In brief, that system isn't safe because someone can obtain your reciept and therefore your voting rights from you by coercion/incentives. Votes should never be verifiable, because then they can be bought. Vote reciepts would be pretty valuable...
They are already verifiable. You provide the seller with an absentee ballot, he or she fills it out, and then you exchange the completed ballot for the beer/cash/delicious pie.
True, but a crucial difference is that the cryptvoting allows verification after the fact, while absentee ballots must be verified in the window between the ballots being sent out and polling day.
I know the high risk actors are there, my post was fueled by my continuing fascination of how low the barrier to entry to the low-risk category is, and how high the potential they have is.
That's one thing a lot of non-experts don't appreciate about these sorts of attacks. They are not terribly sophisticated, nor are they terribly malicious. This is why I put so much blame on Sony and Gizmodo, because they're not being attacked by some elite team of super hackers with an elaborate plot to destroy the company. Rather, they're being attacked by bored teens who are using crude techniques that no public facing website should be vulnerable to in 2011 and they are just dumping what data they gain access to on the internet. Compared to the sort of mischief a talented and dedicated hacker could achieve this is nothing.
starts off with <Topiary> telling everyone to get off this network, ED IRC (it could be a server in their own network, but if that were the case their network would already be breached)
<pwnsauce> calls for a new operation (similar to how anon has various operations).
Then <Topiary> admits to hiring a botnet to help them.
<joepie91> chimes in, talking about an irc server exploit is basically killing his computer.
<storm> asks for an exploit, <lol> says he has it, but is scared to get it out and give it to him (meaning that, for all his "security knowledge" he still managed to get viruses on his stuff.
About half an hour later, <Topiary> insults a few people they want to crack, and mentions an apache 0 day exploit. The rest is them asserting their masculinity, and a mention of the gawker root.
oh, and then a message saying one of the guys is in FBI custody, but I assume that's not part of what you wanted translated.
Thanks. This train wreck caught my eye this weekend and I can't, for the life of me, identify with these people. I am ambivalent about lulzsec's actions, but I understand both sides' issues. Not sure what to make of it, and I am trying to ignore it (simply failing).
It looks like they were just connecting to a private IRC server directly from their own machines. It is possible to remain reasonably anonymous online, but only if you take certain precautions.

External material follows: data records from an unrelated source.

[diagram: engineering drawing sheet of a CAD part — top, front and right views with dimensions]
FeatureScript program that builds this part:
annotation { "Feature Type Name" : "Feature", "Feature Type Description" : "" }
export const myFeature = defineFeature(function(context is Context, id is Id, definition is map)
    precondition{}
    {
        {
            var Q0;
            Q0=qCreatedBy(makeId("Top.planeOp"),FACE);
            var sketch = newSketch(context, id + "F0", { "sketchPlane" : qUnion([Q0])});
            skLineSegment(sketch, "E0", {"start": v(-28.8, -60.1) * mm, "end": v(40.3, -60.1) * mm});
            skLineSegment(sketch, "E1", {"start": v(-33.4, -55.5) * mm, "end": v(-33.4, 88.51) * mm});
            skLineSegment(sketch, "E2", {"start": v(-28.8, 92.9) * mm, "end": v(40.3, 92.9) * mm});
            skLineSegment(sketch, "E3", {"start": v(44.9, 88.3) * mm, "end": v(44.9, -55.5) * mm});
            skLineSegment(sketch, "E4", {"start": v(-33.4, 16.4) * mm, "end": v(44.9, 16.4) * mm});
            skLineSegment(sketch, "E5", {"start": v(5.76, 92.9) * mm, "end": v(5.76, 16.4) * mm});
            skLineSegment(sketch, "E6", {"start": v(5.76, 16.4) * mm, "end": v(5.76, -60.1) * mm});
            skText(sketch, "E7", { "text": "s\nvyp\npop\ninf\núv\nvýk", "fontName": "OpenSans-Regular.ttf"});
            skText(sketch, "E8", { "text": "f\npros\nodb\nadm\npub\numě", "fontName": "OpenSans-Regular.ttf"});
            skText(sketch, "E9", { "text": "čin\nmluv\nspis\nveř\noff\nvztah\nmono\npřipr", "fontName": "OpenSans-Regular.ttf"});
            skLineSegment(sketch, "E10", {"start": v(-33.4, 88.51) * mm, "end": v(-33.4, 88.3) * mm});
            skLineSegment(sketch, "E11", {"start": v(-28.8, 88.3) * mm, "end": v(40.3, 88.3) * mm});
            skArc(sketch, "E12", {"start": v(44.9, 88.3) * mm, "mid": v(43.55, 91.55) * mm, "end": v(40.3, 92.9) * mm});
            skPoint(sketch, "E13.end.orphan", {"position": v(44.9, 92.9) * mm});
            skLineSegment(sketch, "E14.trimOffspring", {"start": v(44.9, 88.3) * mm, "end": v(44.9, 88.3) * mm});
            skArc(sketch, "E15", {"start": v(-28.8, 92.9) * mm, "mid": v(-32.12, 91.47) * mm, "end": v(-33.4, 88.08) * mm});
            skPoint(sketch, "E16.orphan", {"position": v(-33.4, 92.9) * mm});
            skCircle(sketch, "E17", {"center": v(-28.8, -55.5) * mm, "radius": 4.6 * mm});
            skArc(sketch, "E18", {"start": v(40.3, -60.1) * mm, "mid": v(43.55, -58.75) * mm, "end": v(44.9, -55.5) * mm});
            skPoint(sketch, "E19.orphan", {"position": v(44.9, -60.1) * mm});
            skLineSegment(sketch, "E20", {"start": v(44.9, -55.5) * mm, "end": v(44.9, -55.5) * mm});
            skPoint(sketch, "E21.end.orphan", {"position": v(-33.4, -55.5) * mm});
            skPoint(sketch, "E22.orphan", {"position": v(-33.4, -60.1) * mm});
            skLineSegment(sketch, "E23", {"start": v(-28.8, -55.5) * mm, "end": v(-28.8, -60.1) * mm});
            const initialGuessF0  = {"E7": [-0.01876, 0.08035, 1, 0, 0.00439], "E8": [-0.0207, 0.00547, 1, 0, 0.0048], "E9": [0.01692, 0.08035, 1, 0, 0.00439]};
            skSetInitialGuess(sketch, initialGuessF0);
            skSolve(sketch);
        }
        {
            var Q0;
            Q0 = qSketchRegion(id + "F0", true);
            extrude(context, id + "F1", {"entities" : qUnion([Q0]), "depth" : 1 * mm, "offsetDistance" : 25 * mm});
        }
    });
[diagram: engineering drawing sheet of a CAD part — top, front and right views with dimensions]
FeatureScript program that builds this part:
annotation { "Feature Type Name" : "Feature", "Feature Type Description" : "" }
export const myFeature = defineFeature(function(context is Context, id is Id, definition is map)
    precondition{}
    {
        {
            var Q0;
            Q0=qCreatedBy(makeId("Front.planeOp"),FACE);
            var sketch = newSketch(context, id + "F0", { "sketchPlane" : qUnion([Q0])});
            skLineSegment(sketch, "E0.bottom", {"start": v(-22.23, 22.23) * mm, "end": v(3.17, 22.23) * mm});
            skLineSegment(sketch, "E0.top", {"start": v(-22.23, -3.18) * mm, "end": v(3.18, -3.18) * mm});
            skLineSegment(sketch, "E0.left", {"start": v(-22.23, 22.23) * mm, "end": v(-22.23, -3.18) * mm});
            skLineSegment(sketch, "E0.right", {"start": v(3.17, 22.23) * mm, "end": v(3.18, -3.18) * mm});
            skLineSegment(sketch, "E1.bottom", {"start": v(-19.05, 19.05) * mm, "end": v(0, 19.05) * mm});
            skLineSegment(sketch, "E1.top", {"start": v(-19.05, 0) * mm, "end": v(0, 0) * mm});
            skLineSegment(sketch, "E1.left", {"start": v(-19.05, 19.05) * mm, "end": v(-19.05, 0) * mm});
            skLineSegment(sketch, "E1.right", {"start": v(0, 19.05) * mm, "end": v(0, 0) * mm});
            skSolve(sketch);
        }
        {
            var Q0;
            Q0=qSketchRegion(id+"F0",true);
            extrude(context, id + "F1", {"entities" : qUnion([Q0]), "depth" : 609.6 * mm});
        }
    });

Manning is a totally different story that doesn't even fall the same branch of law. Plus state security in the US is somewhat touchy I hear. They're kids, they're gonna be all-right.
It appears some of them aren't kids, and from what we have seen computer crime is taken seriously when it is done against the government or popular things (Sarah Palin's email password reset and leak got the guy 1 year).
In some public NATO reports, they said that during the Kosovo thing, NATO hackers took out specific Serbian radar installations to cover for the strike planes. I guess the Serbians didn't get the memo about putting critical infrastructure on a routable network...
There will always be another garishly-named group willing to sql-inject and xss the low-hanging fruit.